L'occasion était trop bonne pour que le baron ne la mit pas à profit: on attaquait sa fille, il dédaignait de répondre et quittait la place. Il se leva pour sortir.
Mais la marquise semblait avoir prévu ce mouvement; car, avant qu'il eût pu faire un pas en arrière, elle lui jeta vivement quelques mots qui l'arrêtèrent.
—Ce mari impossible alors est possible aujourd'hui, si vous voulez écouter ce que j'ai à vous dire.
Le baron hésita un moment.
—Si injustes que soient vos accusations, dit-il enfin, notre ancienne amitié me fait une loi de les écouter jusqu'au bout, pour m'en défendre et vous montrer combien elles sont fausses.

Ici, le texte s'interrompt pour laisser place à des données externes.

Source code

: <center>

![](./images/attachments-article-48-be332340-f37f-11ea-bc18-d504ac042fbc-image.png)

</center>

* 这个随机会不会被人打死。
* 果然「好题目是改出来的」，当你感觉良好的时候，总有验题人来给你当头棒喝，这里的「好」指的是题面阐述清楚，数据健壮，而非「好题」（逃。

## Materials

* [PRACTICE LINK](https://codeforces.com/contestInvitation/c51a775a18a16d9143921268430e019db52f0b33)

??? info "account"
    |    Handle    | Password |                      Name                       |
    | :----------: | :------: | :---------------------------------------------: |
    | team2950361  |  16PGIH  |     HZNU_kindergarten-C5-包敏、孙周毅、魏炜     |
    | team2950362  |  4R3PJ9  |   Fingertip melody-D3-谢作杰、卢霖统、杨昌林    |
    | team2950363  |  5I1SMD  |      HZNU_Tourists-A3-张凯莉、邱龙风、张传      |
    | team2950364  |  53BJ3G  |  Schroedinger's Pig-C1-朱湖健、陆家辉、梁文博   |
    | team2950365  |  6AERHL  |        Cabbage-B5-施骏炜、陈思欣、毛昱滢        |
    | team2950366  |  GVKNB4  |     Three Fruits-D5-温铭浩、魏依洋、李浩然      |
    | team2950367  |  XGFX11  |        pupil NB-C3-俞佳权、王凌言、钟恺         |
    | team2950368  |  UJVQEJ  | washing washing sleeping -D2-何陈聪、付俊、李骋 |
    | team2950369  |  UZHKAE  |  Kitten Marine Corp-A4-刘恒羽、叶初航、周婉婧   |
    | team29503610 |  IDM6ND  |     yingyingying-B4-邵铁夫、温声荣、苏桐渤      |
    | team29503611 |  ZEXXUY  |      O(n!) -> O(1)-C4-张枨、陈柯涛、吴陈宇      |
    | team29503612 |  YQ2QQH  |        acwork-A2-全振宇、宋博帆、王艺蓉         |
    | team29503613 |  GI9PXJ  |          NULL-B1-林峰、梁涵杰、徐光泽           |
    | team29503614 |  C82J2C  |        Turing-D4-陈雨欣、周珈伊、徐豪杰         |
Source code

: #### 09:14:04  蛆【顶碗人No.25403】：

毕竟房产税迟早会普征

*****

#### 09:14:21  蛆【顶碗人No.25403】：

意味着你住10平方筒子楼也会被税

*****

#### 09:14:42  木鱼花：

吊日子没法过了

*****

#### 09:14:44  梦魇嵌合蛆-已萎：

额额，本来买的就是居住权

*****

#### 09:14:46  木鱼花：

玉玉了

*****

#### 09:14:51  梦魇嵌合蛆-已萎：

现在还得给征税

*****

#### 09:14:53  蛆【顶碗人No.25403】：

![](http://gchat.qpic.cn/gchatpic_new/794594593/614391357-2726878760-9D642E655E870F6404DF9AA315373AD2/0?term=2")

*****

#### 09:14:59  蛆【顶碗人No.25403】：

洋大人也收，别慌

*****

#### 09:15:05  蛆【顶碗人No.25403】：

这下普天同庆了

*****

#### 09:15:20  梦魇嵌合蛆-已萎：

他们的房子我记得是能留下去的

C'était là une étrange réponse, mais la marquise ne s'en préoccupa pas autrement. Ce qu'elle voulait, c'était que le baron demeurât, et il demeurait; le reste lui importait peu.
Elle continua:
—L'histoire de cette lettre anonyme prouve que vous êtes doué de qualités... est-ce bien qualités qu'il faut dire? enfin peu importe. Vous êtes donc doué de qualités, puisque qualités il y a, que je ne possède pas; de plus vous avez, dans le choix des moyens auxquels vous recourez, une hardiesse d'esprit et une indépendance de... coeur qui, j'en conviens, peuvent rendre de très utiles services. En un mot, vous êtes un homme pratique, et voulant le succès, vous ne vous laissez point empêtrer dans toutes sortes de considérations sentimentales ou morales, qui sont un fardeau pour quiconque ne sait pas s'en débarrasser. Vous voyez que je vous rends justice.
Le baron fit la grimace.
—C'est cette... j'allais dire estime, poursuivit madame de Lucillière, c'est ce cas que je fais de vos qualités pratiques qui m'a donné l'idée de revenir sur notre rupture et de vous proposer une alliance dans un but commun, certaine à l'avance que personne n'était capable comme vous d'atteindre un résultat que je désire et que vous désirerez peut-être encore plus vivement que moi, quand vous le connaîtrez. Bien entendu, l'alliance dont je vous parle n'est point une alliance cordiale; c'est une alliance utile, voilà tout. Vous pouvez me servir, je m'adresse à vous; je puis vous aider, vous venez à moi. Les sentiments n'ont rien à voir dans ce pacte, ils restent ce qu'il sont.